## Exercise instructions
**A.** In the blog excerpt, how long did the drive to Orange Beach take?
**B.** How would you translate this sentence from the blog excerpt into Spanish: "This year he wanted to go camping to celebrate his birthday."
[Selected extract start]
I will leave you with one of the interchanges between G and Dr. Holmes.

Dr. Holmes:  Grayson, how are you doing in school?
Grayson (with a totally serious face):  Well, I'm very funny and that gets me in trouble a good bit at school.

At least he is honest.  I'm very glad to have a healthy, happy 7 year old.

Sunday, April 08, 2012

He is Risen!





Loved worshiping at Grace and Peace with my family.

Tuesday, April 03, 2012

Grayson is 7






Grayson's birthday is almost always over the kid's Spring Break.  This year he wanted to go camping to celebrate his birthday.  We headed with our pop-up camper, 4 bikes and 3 kayaks down to Orange Beach, AL.  It took about 13 hours, but it was so worth it.  We arrived Wednesday put up the camper and quickly grabbed boiled crawfish/shrimp.  We ate on the beach.  Why don't we live at the beach?  Not sure.  We spent the next few days riding bikes, kayaking and playing on the beach.  The weather was perfect.  G could not have been happier.  He could ride his bike for miles and learned to ride with no hands.  On his birthday, we met friends at this super fun restaurant complete with huge sand pile, foaming bubble machine, games and bouncing bunggy swing.  Grayson was thrilled.  We had such a great time!  I feel like we were completely able to celebrate Grayson's spirit of adventure.
[Selected extract end]
[Extracted information start]
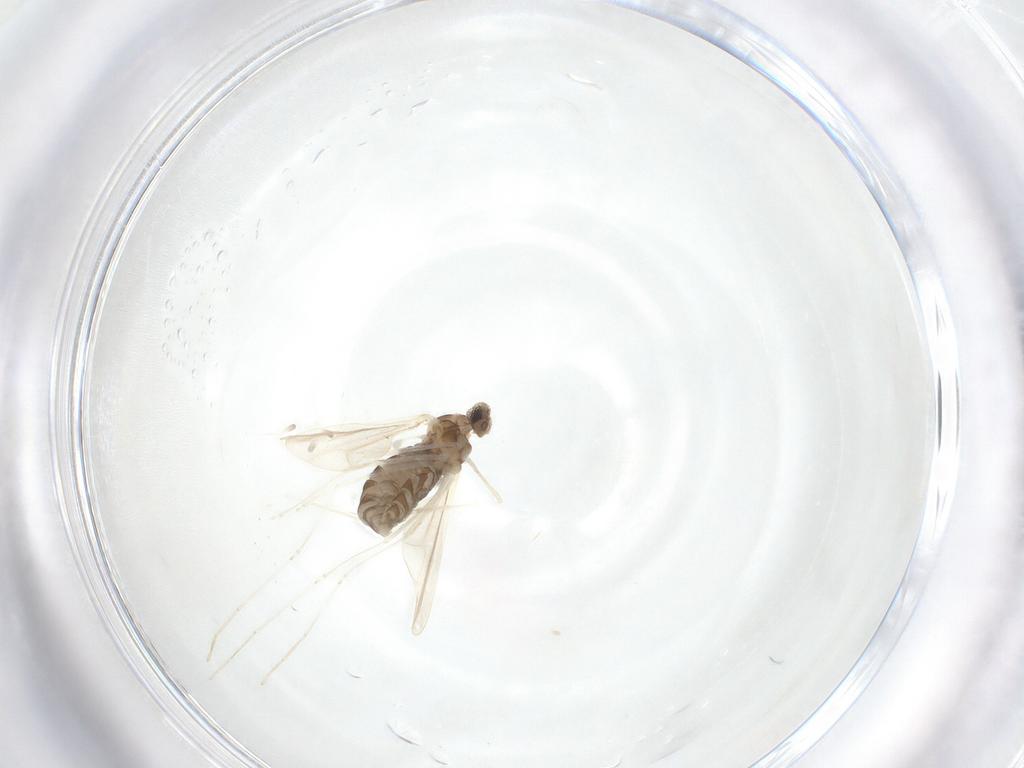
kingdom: Animalia
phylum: Arthropoda
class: Insecta
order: Diptera
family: Cecidomyiidae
[Extracted information end]
## Answers for the exercise
**A.** About 13 hours.

**B.** Este año quería ir de campamento para celebrar su cumpleaños.